By Katherine Timpf
Wednesday, July 03, 2019
France is pushing a new, absolutely terrible law that
could punish social-media “officials” with a year in prison for failing to
delete posts that are deemed to be “hate speech” within 24 hours.
Under the law, company officials could also face fines of
up to €250,000 — and the platforms themselves could face fines of 1.25 million
euros, according to an article in the New York Times. The piece also
notes that multiple violations could result in “fines of up to 4 percent of a
company’s global revenue — meaning, potentially, tens or even hundreds of
millions of dollars.” It could also punish people who abuse the reporting
features on social-media sites with up to a year in prison and a fine of up to
€15,000.
The Times reports that the content that would
count as “hate speech” covers a wide scope of things, such as speech that
disparages someone on the basis of sexual orientation, religion, nationality,
race, gender identity, or disability; harassment; and propaganda tied to
terrorism or war crimes.
Unlike the United States, France already has laws in
place that regulate hate speech, so this proposal just represents making those
regulations broader. I think that France should actually want to move in the opposite
direction — or, at the very least, not make things worse by enacting this law.

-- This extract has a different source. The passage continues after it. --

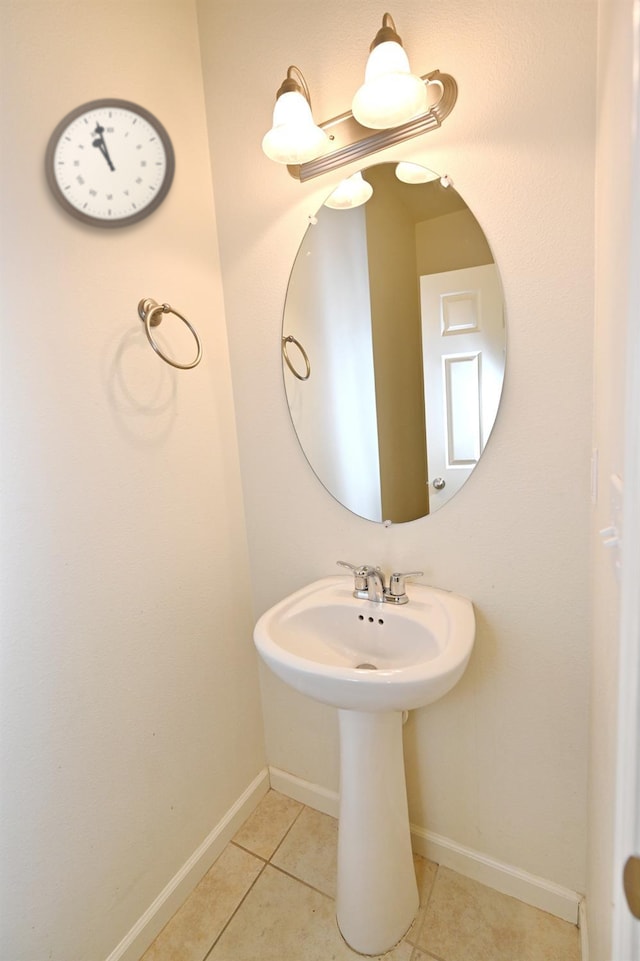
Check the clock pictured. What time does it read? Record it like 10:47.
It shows 10:57
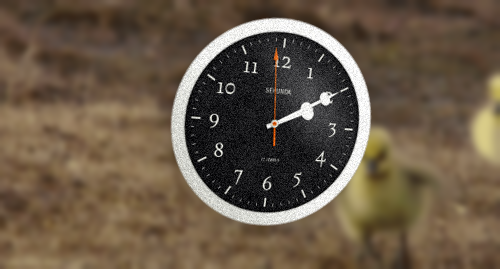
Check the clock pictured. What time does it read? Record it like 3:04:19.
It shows 2:09:59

People who support laws that ban “hate speech” always
argue that they are necessary in order to protect people’s feelings. Although
I’d agree that it’s very nice to be nice, I’d also say that there’s something
that a country should be more concerned about protecting instead — and that’s
its citizens’ freedoms.
Make no mistake: What does and does not count as “hate
speech” is something that is completely in the eye of the beholder. What one
person might consider “hate speech,” another might think of as a harmless joke.
Everyone is offended by different things, and the same speech can cause
different reactions from different people. This, of course, is exactly
the problem with laws like the one being proposed: It would give the government
the power to literally imprison people based on a completely subjective standard,
and that’s not fair.
So what would be a better solution to fighting “hate
speech,” rather than banning it? Well, I’d argue that the best way to counter
speech you don’t like is never by banning it, but rather by using your own
speech to argue against it. Thankfully, we still handle it that way in the
United States, and I’m glad that we do.
Can it be difficult to read some of the vitriol that
people spew online? Yes, of course it can, and that is something that I
know firsthand. The thing is, though, something that I’d find much more
upsetting than even the most disgusting of speech would be seeing the
government have the power to tell people that they can’t use it. There is,
after all, only one way to guarantee that the government never has the power to
censor you, and that’s not giving them the power to censor anyone. You might
want laws to silence bigots, but once you give the government the right to
silence anyone, it could someday use those same laws to silence you.